On October 22nd, 2020, at approximately 6 pm EDT, our Atlanta data center experienced a service degradation. As stated on the status page, the initial cause was reported as a fiber cut. Our Atlanta data center has two diverse dark fiber spans (referred to here as the A and the B side), providing connectivity to our transit providers, public and private peering points in an active/active model. This model is implemented in many of our data centers across the world. Fiber cuts are fairly common, and because of this, each span has more than enough capacity to sustain the data center in the event of a cut or maintenance. In nearly every instance, this failure is instant and seamless. Unfortunately, in this case, it was not.
3116 Digital is in a transition to an upgraded data center. As such, some of our internet connectivity has already been moved. When the A side fiber went down, traffic over the recently moved circuits did not failover as expected, causing some blackholing of customer traffic. The NetOps team quickly found this and turned down those connections, putting the entire A-side of the network hard down. This put all data center connectivity solely on the B side, restoring all services. NetOps engaged 3116 Digital’s fiber provider to investigate and repair the outage. The provider reported a fiber cut in the area and attached our ticket to that issue. The fiber cut took many hours to repair, not completing until late the next morning.

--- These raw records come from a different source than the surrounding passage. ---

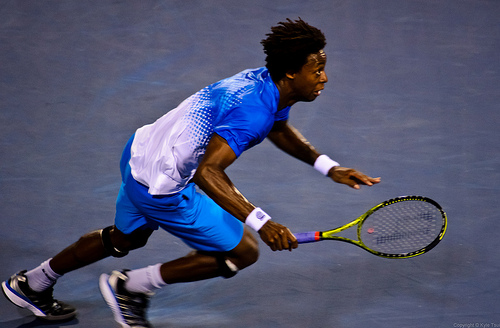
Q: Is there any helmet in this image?
A: No, there are no helmets.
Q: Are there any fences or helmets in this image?
A: No, there are no helmets or fences.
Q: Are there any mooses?
A: No, there are no mooses.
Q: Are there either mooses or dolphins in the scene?
A: No, there are no mooses or dolphins.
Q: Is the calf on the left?
A: Yes, the calf is on the left of the image.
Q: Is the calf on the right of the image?
A: No, the calf is on the left of the image.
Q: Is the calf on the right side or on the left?
A: The calf is on the left of the image.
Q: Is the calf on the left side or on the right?
A: The calf is on the left of the image.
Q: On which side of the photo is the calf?
A: The calf is on the left of the image.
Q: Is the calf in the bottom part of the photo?
A: Yes, the calf is in the bottom of the image.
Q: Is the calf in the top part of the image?
A: No, the calf is in the bottom of the image.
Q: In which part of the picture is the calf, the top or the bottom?
A: The calf is in the bottom of the image.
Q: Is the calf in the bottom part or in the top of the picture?
A: The calf is in the bottom of the image.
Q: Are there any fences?
A: No, there are no fences.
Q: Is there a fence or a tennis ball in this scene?
A: No, there are no fences or tennis balls.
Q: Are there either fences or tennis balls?
A: No, there are no fences or tennis balls.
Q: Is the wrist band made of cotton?
A: Yes, the wrist band is made of cotton.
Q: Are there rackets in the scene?
A: Yes, there is a racket.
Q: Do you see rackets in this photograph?
A: Yes, there is a racket.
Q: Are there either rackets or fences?
A: Yes, there is a racket.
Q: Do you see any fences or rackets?
A: Yes, there is a racket.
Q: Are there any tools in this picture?
A: No, there are no tools.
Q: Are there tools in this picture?
A: No, there are no tools.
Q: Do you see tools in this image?
A: No, there are no tools.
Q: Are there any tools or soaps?
A: No, there are no tools or soaps.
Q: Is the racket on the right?
A: Yes, the racket is on the right of the image.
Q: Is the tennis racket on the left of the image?
A: No, the tennis racket is on the right of the image.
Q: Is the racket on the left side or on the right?
A: The racket is on the right of the image.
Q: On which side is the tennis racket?
A: The tennis racket is on the right of the image.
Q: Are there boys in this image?
A: No, there are no boys.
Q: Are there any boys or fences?
A: No, there are no boys or fences.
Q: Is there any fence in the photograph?
A: No, there are no fences.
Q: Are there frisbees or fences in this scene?
A: No, there are no fences or frisbees.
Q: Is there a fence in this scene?
A: No, there are no fences.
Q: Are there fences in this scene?
A: No, there are no fences.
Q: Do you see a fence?
A: No, there are no fences.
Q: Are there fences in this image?
A: No, there are no fences.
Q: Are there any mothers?
A: No, there are no mothers.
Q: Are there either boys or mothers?
A: No, there are no mothers or boys.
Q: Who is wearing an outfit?
A: The athlete is wearing an outfit.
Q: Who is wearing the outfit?
A: The athlete is wearing an outfit.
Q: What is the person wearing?
A: The athlete is wearing an outfit.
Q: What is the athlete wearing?
A: The athlete is wearing an outfit.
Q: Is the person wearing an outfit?
A: Yes, the athlete is wearing an outfit.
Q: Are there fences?
A: No, there are no fences.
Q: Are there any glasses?
A: No, there are no glasses.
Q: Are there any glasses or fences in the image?
A: No, there are no glasses or fences.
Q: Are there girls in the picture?
A: No, there are no girls.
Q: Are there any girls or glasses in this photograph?
A: No, there are no girls or glasses.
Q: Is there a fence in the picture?
A: No, there are no fences.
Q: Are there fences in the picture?
A: No, there are no fences.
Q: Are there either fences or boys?
A: No, there are no fences or boys.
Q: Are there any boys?
A: No, there are no boys.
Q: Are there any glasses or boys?
A: No, there are no boys or glasses.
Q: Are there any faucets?
A: No, there are no faucets.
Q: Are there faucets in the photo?
A: No, there are no faucets.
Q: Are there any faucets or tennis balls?
A: No, there are no faucets or tennis balls.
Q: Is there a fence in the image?
A: No, there are no fences.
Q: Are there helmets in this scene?
A: No, there are no helmets.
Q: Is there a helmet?
A: No, there are no helmets.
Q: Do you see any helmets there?
A: No, there are no helmets.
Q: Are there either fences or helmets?
A: No, there are no helmets or fences.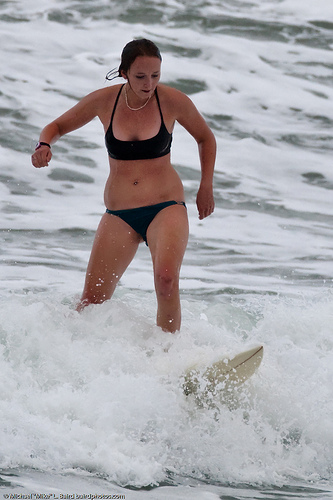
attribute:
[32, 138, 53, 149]
watch — black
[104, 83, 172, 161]
top — black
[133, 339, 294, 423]
surfboard — white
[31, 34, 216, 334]
woman — wearing, riding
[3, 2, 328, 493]
waves — green, white, ocean waves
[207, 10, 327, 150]
ocean waves — white, green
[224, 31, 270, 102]
waves — white, green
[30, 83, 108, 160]
arm — extended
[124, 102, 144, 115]
necklace — white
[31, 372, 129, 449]
wave — crashing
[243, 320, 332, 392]
wave — crashing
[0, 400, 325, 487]
wave — crashing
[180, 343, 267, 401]
board — white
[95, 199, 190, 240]
bikini — bottom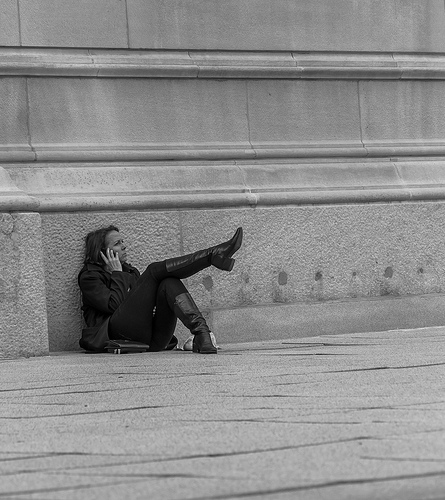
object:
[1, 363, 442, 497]
sidewalk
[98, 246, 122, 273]
hand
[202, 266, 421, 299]
spots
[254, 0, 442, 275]
wall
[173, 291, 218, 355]
boot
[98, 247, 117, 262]
cell phone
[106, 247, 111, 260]
finger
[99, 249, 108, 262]
finger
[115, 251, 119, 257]
finger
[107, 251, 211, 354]
legs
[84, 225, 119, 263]
hair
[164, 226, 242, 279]
boot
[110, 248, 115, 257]
finger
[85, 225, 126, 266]
head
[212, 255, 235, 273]
heel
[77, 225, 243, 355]
female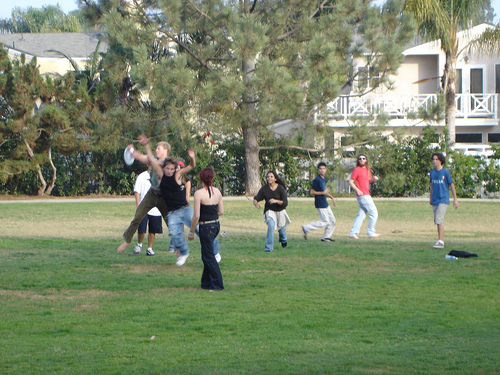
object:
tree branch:
[113, 0, 233, 121]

10-23-2020 12:45 pm Full data center outage
When our fiber provider called the cut fixed, we were still down. We continued to work with them to find the cause of the down fiber. It was determined by the fiber provider that they had added us to the larger fiber cut in error, and we were not affected by that outage. At approximately 12:45 PM EDT, we lost all connectivity to the Atlanta data center. While investigating why the A-side was down, the local field technician mistakenly disconnected our B side cutting off the data center completely. The field technician quickly reconnected the fiber, restoring connectivity to the data center, and resumed the effort to restore the A-side. Shortly after finding the cause of the A-side being down, our fiber pair had been disconnected from the provider’s panel. Reconnecting this restored connectivity to our A-side. The accidental disconnection of the B side was due to an incorrect label on the provider’s panel. The fiber provider is investigating the cause of the A-side being disconnected as it was not requested by 3116. Concerning the service degradation on the A-side, the cause has been determined to be BGP not failing as expected in the A-side being down, but the new transit already transitioned to the upgraded data center. This has already been corrected, and in the event of another fiber cut or outage, failover will happen as expected.